[DATASET Boundary: Start]
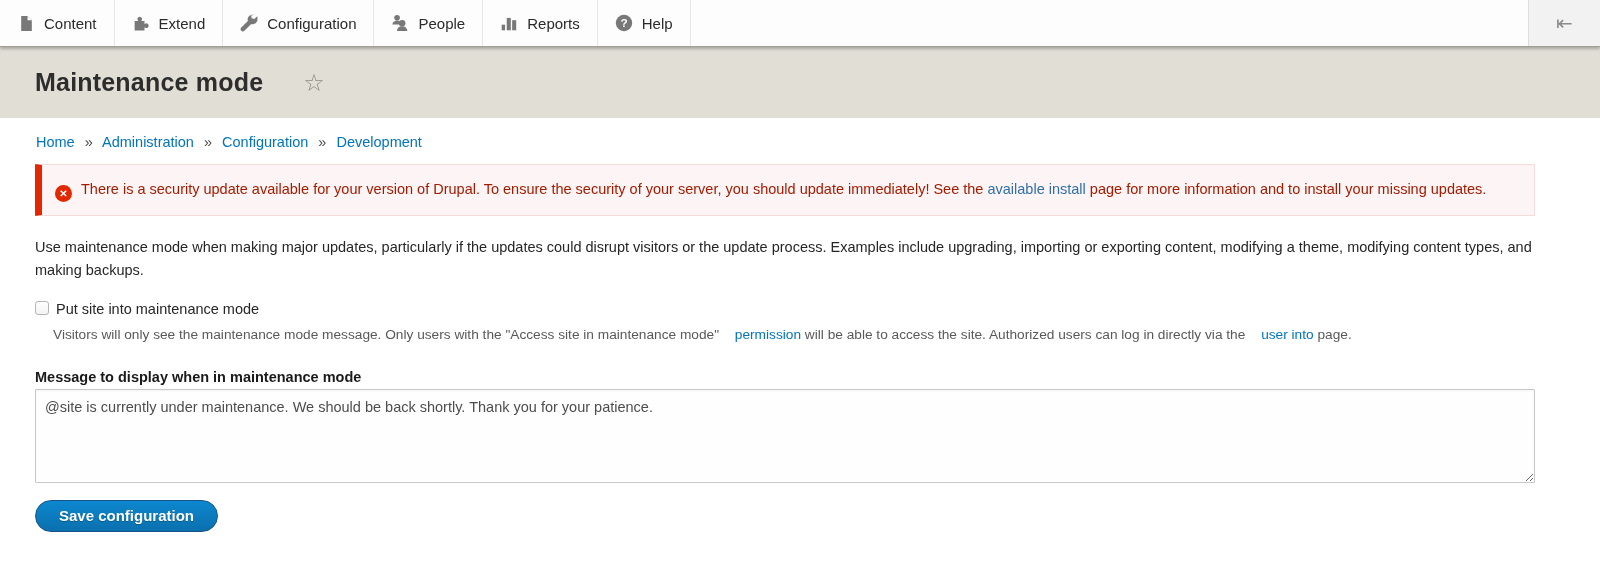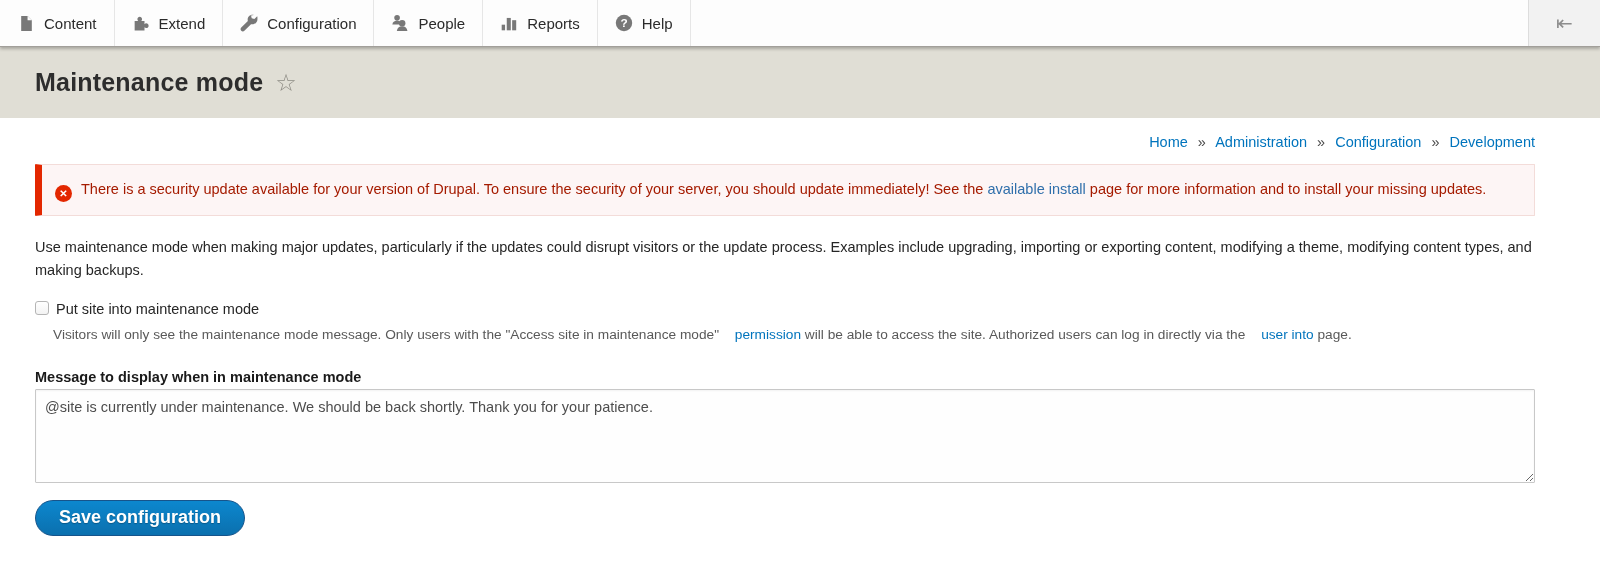--- a/index.html
+++ b/index.html
@@ -40,6 +40,7 @@
     background: #e0ded5; height: 71px;
     display: flex; align-items: center;
     padding: 0 45px 0 35px;
+    gap: 28px;
   }
   .page-title { font-size: 25px; font-weight: bold; color: #2d2d2d; margin: 0; letter-spacing: .2px; }
   .shortcut-star { color: #8e8c85; font-size: 24px; margin-left: 12px; line-height: 1; cursor: pointer; }

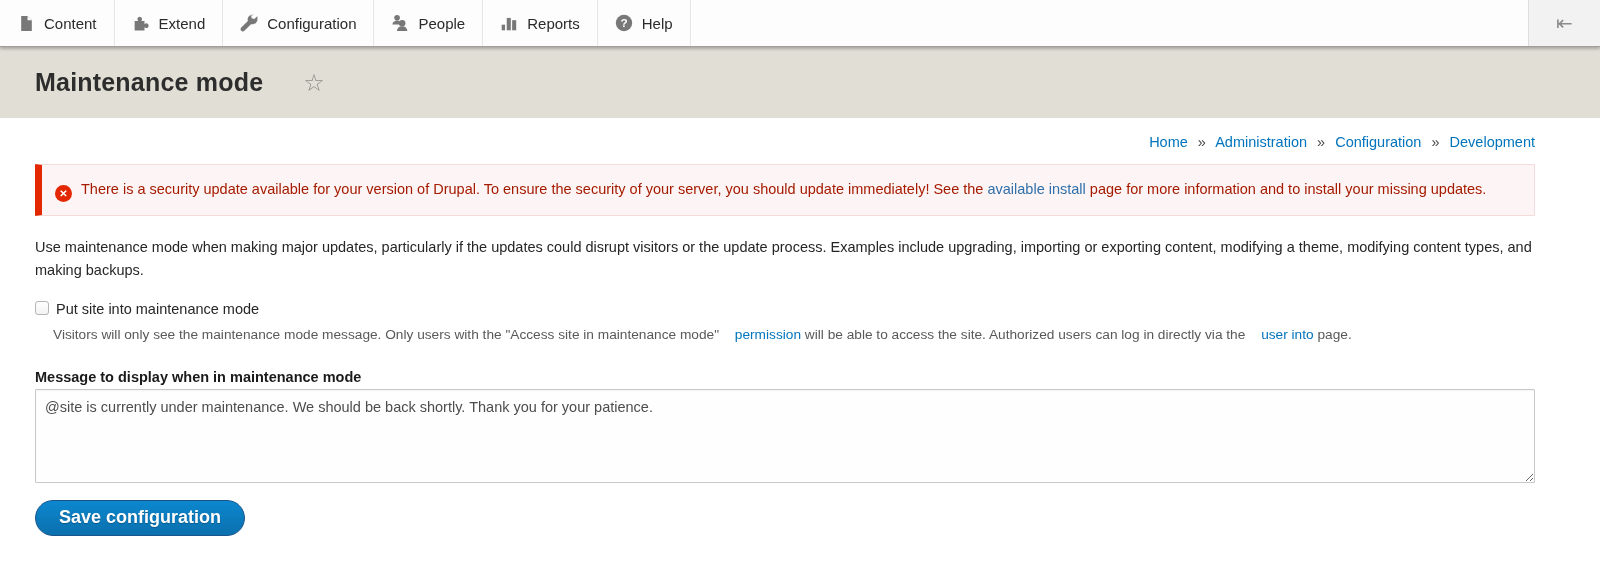--- a/index.html
+++ b/index.html
@@ -46,7 +46,7 @@
   .shortcut-star { color: #8e8c85; font-size: 24px; margin-left: 12px; line-height: 1; cursor: pointer; }
 
   
-  .breadcrumb { margin: 16px 65px 14px 24px; font-size: 14.5px; text-align: right; }
+  .breadcrumb { margin: 16px 65px 14px 36px; font-size: 14.5px; }
   .breadcrumb a { color: #0074bd; text-decoration: none; cursor: pointer; }
   .breadcrumb .sep { color: #4a4a4a; margin: 0 6px; }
[DATASET Boundary: End]
■ EXERCISE
Reproduce the records above exactly, leaving out every picture they contain.

■ YOUR RESPONSE
--- a/index.html
+++ b/index.html
@@ -40,6 +40,7 @@
     background: #e0ded5; height: 71px;
     display: flex; align-items: center;
     padding: 0 45px 0 35px;
+    gap: 28px;
   }
   .page-title { font-size: 25px; font-weight: bold; color: #2d2d2d; margin: 0; letter-spacing: .2px; }
   .shortcut-star { color: #8e8c85; font-size: 24px; margin-left: 12px; line-height: 1; cursor: pointer; }

--- a/index.html
+++ b/index.html
@@ -46,7 +46,7 @@
   .shortcut-star { color: #8e8c85; font-size: 24px; margin-left: 12px; line-height: 1; cursor: pointer; }
 
   
-  .breadcrumb { margin: 16px 65px 14px 24px; font-size: 14.5px; text-align: right; }
+  .breadcrumb { margin: 16px 65px 14px 36px; font-size: 14.5px; }
   .breadcrumb a { color: #0074bd; text-decoration: none; cursor: pointer; }
   .breadcrumb .sep { color: #4a4a4a; margin: 0 6px; }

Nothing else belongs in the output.